The Internet Architecture Board (IAB), the body that oversees the implementation of internet’s standards, has urged designers and developers of internet’s security protocols to enable encryption by default. The recommendation comes at a time when a lot of governments as well as tech companies are under scrutiny for their surveillance and data collection practices and the awareness regarding online privacy is at an all-time high. If the recommendations of IAB are implemented, it will mark a seismic shift in the way things function on the internet.

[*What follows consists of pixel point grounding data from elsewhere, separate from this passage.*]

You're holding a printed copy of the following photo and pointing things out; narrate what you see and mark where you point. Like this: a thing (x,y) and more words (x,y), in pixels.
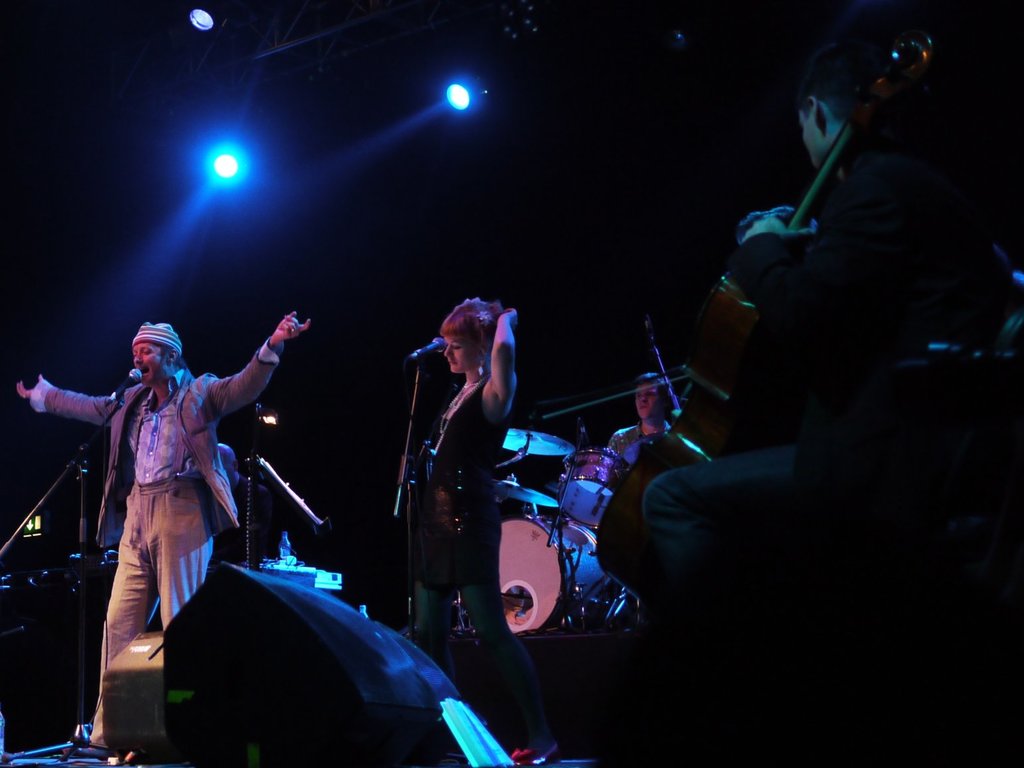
In this image there is a man (135,359) standing and singing a song in the microphone (138,371), another woman (469,401) standing near microphone (407,466), another man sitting and playing the drums (505,553), another man (815,451) sitting and playing the cello (608,505) and at the back ground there are focus lights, speaker (301,590), light (30,533).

The internet, as we know it today, was conceptualized as an open network rather than a secure one so it is no surprise to see that it is increasingly being used as a launchpad for sophisticated cyber attacks. While high value target sites such as banks and ecommerce portals have already protected themselves by encrypting the traffic flowing through their servers, a lot of information websites are still not using any security measures to protect their infrastructure. And although a lot of content providers have embraced security measures (including encryption) in the last few years, the underlying foundation of the World Wide Web remains weak and vulnerable to attacks. IAB hopes that incorporating encryption right from the design phase would help to negate the imperfections of the current internet standards and protect online users from surveillance and security threats.

While noting that the scope and capabilities of internet based attacks have grown manifold in the last few years, IAB said that it now believes that encryption should be the norm on the internet. The body advised protocol designers and developers to deploy encryption throughout the protocol stack since not doing so could expose internet based communications to all kinds of security threats. IAB also encouraged service providers and network operators to permit encrypted traffic and encrypt communications flowing through their networks.

While encryption would protect service providers and users from security attacks, it can also lead to some unintended consequences. For instance, it could allow malware creators to drop dangerous programs on networks without getting noticed. Switching to encrypted traffic would also require a major overhaul of the current security infrastructure since a vast majority of security systems deployed today are simply not capable of dealing with encrypted traffic. The use of encryption would also make it difficult for network administrators to monitor enterprise networks and enforce security policies.

While acknowledging the challenges faced by organizations and service providers in deploying encryption, IAB chairman Russ Housley said that the move would help to restore the trust in the internet. He also added that although switching to encryption would require a lot of time and may lead to breakdowns or outages, recent examples of content delivery networks, messaging platforms and internet based applications moving to encrypted systems suggests that the move is not entirely unfeasible. Housley also admitted that as of now, there are no solutions available regarding deployment of security systems and enforcement of policies for encrypted traffic but added that IAB is ready to work towards new approaches that would address the challenges faced by the affected parties and make encrypted internet traffic a reality.